Letztes Jahr tatsächlich zu laut
Diese Ämter dürften nun einen besonders scharfen Blick auf das Gesuch für die neunte Ausgabe geworfen haben, weil es 2017 tatsächlich zu Lärmüberschreitungen gekommen ist. Dies aber nicht aus bösem Willen oder Fahrlässigkeit der Veranstalter, wie auch die kantonalen Ämter einräumen. Grund war eine ungenügende Abstimmung zwischen der Sound-Anlage und dem Active-Noise-Control-System zur Minimierung der Bass-Emissionen.
«Der Veranstalter hat die Fehlerquellen der letztjährigen Lärmüberschreitungen erkannt und die zuständigen Bewilligungsinstanzen erwarten, dass sich diese Fehler nicht wiederholen», heisst es von Behördenseite.

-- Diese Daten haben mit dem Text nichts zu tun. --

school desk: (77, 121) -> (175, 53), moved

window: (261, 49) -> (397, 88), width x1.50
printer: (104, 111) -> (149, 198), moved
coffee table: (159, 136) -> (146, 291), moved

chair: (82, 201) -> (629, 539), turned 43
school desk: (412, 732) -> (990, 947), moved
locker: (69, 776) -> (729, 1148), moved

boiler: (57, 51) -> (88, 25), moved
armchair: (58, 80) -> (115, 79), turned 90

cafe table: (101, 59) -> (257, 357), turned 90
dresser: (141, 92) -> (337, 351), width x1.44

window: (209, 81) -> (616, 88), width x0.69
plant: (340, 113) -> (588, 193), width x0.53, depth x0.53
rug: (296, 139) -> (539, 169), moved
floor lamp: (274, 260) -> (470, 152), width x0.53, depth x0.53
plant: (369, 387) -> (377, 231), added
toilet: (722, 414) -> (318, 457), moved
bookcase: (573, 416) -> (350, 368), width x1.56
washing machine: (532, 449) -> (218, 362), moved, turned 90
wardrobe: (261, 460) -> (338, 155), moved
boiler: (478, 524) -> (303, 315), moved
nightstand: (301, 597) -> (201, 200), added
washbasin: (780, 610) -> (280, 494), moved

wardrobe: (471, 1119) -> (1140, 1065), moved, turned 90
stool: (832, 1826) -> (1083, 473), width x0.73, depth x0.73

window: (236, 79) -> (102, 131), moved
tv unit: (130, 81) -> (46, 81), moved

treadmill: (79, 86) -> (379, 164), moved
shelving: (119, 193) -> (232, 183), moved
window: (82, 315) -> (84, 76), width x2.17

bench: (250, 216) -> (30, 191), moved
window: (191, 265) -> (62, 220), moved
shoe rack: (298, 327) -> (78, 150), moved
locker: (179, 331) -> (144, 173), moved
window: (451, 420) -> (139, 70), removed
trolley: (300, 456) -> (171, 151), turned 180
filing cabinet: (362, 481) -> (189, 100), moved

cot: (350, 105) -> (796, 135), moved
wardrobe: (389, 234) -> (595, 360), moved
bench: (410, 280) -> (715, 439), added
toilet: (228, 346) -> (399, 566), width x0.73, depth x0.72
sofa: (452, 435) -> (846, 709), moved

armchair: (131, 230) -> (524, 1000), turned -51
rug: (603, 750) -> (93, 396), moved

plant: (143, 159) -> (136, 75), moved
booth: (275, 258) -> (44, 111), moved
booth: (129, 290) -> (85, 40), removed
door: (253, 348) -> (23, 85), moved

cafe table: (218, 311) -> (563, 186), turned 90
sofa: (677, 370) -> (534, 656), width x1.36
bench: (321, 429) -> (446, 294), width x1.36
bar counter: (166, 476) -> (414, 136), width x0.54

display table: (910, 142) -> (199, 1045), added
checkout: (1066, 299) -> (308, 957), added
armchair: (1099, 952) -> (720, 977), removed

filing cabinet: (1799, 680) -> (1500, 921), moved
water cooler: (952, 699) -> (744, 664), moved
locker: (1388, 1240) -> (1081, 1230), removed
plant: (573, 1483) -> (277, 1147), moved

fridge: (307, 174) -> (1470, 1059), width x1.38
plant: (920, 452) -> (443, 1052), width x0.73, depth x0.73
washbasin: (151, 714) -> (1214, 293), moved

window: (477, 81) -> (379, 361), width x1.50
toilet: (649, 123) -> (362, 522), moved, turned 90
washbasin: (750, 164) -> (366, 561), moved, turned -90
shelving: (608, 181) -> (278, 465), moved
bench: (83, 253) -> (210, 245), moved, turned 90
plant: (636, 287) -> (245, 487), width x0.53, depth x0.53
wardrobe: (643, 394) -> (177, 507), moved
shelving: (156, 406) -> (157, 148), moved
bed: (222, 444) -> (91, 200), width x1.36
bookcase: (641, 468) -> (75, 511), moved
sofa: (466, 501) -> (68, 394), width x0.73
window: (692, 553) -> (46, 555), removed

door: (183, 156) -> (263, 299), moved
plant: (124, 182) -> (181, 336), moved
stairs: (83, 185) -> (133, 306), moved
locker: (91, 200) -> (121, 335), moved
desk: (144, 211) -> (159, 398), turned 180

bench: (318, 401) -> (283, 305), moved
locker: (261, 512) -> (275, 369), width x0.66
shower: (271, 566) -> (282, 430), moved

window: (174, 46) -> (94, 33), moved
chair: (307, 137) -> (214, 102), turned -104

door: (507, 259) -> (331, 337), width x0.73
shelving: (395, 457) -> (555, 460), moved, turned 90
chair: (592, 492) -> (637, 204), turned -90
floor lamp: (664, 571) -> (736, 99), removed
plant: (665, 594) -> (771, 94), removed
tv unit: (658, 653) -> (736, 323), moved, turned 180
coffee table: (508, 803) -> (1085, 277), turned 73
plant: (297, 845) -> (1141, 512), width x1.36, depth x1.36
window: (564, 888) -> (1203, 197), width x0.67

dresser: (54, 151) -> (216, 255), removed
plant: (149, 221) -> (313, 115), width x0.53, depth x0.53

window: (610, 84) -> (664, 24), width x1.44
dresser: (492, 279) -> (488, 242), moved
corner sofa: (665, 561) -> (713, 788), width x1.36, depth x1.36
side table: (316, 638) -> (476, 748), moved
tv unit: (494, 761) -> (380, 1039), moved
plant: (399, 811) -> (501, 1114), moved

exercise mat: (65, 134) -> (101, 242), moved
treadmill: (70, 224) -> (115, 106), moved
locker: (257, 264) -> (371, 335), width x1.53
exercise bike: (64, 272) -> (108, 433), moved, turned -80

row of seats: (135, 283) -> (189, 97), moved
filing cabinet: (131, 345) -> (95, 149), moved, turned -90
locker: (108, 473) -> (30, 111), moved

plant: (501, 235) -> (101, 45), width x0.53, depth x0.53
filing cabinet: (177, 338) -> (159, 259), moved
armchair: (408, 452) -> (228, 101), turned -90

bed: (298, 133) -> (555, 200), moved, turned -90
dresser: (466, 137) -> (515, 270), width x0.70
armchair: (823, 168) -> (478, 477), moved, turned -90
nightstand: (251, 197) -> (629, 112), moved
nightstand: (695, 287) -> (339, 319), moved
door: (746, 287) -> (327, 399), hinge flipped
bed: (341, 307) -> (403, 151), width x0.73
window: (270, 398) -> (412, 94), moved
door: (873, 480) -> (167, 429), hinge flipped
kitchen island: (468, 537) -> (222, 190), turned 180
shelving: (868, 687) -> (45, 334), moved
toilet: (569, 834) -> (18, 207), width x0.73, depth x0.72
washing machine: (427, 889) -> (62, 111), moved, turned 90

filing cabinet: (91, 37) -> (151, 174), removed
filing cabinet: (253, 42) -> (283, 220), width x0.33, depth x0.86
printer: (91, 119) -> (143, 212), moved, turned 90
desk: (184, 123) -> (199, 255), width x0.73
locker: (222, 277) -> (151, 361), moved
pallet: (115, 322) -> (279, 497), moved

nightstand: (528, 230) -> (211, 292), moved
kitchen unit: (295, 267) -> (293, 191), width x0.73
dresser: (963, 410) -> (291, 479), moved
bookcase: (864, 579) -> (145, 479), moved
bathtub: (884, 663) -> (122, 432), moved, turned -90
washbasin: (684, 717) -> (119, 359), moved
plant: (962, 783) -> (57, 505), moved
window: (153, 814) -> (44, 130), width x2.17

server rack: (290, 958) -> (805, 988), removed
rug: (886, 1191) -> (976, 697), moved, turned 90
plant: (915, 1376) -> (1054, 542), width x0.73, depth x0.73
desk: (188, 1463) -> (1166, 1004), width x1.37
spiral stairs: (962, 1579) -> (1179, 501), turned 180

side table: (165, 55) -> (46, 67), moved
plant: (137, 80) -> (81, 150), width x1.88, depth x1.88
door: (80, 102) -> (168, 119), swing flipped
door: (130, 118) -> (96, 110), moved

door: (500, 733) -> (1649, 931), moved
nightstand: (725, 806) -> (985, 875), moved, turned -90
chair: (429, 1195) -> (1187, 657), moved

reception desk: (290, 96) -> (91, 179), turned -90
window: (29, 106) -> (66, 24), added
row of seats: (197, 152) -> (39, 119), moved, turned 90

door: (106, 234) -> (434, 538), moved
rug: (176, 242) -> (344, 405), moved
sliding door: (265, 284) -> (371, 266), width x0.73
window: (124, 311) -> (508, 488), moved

«Würden wir die Bässe runterdrehen, wäre das ein unstatthafter Eingriff in das Werk der Musiker.»Sandro Bernasconi, Musikchef Kaserne Basel
Beim Debriefing zwischen dem Veranstalter und dem AUE im Dezember 2017 hätten die Bedenken ausgeräumt werden können, sagt auch Bernasconi, der nach eigenen Angaben sogar in einem aufwendigen Verfahren prüfen liess, ob ein anderer Bühnenstandort für weniger Emissionen sorgen könnte. Mit dem Resultat allerdings, dass sich der bisherige Standort als der beste herausstellte.
Und von diesem Standort werden auch dieses Jahr wieder fette Bässe auf das Festivalgelände prasseln. Etwa beim Auftritt des britischen Minimal-Duo Mount Kimbie am Samstagabend. «Bässe sind wesentlicher Teil des musikalischen Ausdrucks solcher Bands», sagt Bernasconi. «Würden wir sie runterdrehen, wäre das ein unstatthafter Eingriff in das Werk, den sich die Musiker sicher zu Recht nicht bieten lassen würden.» Er habe schon genügend Mühe damit, den Musikern die Höchstgrenze von 96 Dezibel ab 22 Uhr plausibel zu machen.
Andere Musikfestivals in Zentren von Schweizer Städten, wie etwa «Moon & Stars» in Locarno, die «Winterthurer Musikfestwochen» und «Stars in Town» in Schaffhausen haben übrigens geringere Auflagen von 98 bis 100 Dezibel einzuhalten. Und auch keine Verpflichtung, die Bässe unschädlich zu machen.
Open Air Basel, 9. bis 11. August auf dem Kasernenareal: Das Programm bietet eine anregende Mischung von Indie-Acts aus der Schweiz und dem Ausland. Unter anderem mit Faber (CH) und Unknown Mortal Orchestra (NZ) am Freitag sowie Altin Gün (NL) und Mount Kimbie (GB) am Samstag. Für die Konzerte am Donnerstag wird kein Eintritt verlangt.